## Task description
What is needed is the complete listing, repeated exactly.

## Supplied data
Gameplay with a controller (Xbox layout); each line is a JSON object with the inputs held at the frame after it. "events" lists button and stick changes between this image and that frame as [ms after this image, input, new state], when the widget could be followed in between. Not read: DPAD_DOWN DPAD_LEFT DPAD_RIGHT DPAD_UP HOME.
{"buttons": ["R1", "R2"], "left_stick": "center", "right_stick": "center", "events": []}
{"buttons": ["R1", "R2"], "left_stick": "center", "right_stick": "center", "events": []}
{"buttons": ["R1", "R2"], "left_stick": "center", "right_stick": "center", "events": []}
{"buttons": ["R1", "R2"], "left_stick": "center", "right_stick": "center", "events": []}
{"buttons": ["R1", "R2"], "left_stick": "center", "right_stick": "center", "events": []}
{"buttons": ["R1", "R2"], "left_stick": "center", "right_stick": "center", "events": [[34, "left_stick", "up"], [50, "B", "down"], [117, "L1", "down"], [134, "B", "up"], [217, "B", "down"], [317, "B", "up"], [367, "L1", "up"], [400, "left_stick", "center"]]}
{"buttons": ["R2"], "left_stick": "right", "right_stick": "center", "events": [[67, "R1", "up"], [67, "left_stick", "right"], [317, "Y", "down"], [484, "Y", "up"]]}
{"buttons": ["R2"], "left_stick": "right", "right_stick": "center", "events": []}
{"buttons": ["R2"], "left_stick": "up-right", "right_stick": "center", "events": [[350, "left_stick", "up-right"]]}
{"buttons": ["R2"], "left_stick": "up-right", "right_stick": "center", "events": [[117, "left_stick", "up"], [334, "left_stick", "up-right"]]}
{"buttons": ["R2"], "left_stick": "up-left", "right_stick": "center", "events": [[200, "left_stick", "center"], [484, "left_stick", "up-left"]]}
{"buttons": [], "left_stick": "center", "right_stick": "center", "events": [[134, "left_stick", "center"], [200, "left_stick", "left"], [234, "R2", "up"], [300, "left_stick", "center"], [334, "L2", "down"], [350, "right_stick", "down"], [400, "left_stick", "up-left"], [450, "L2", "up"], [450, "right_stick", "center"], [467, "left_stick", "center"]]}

## Exercise response
Gameplay with a controller (Xbox layout); each line is a JSON object with the inputs held at the frame after it. "events" lists button and stick changes between this image and that frame as [ms after this image, input, new state], when the widget could be followed in between. Not read: DPAD_DOWN DPAD_LEFT DPAD_RIGHT DPAD_UP HOME.
{"buttons": ["R1", "R2"], "left_stick": "center", "right_stick": "center", "events": []}
{"buttons": ["R1", "R2"], "left_stick": "center", "right_stick": "center", "events": []}
{"buttons": ["R1", "R2"], "left_stick": "center", "right_stick": "center", "events": []}
{"buttons": ["R1", "R2"], "left_stick": "center", "right_stick": "center", "events": []}
{"buttons": ["R1", "R2"], "left_stick": "center", "right_stick": "center", "events": []}
{"buttons": ["R1", "R2"], "left_stick": "center", "right_stick": "center", "events": [[34, "left_stick", "up"], [50, "B", "down"], [117, "L1", "down"], [134, "B", "up"], [217, "B", "down"], [317, "B", "up"], [367, "L1", "up"], [400, "left_stick", "center"]]}
{"buttons": ["R2"], "left_stick": "right", "right_stick": "center", "events": [[67, "R1", "up"], [67, "left_stick", "right"], [317, "Y", "down"], [484, "Y", "up"]]}
{"buttons": ["R2"], "left_stick": "right", "right_stick": "center", "events": []}
{"buttons": ["R2"], "left_stick": "up-right", "right_stick": "center", "events": [[350, "left_stick", "up-right"]]}
{"buttons": ["R2"], "left_stick": "up-right", "right_stick": "center", "events": [[117, "left_stick", "up"], [334, "left_stick", "up-right"]]}
{"buttons": ["R2"], "left_stick": "up-left", "right_stick": "center", "events": [[200, "left_stick", "center"], [484, "left_stick", "up-left"]]}
{"buttons": [], "left_stick": "center", "right_stick": "center", "events": [[134, "left_stick", "center"], [200, "left_stick", "left"], [234, "R2", "up"], [300, "left_stick", "center"], [334, "L2", "down"], [350, "right_stick", "down"], [400, "left_stick", "up-left"], [450, "L2", "up"], [450, "right_stick", "center"], [467, "left_stick", "center"]]}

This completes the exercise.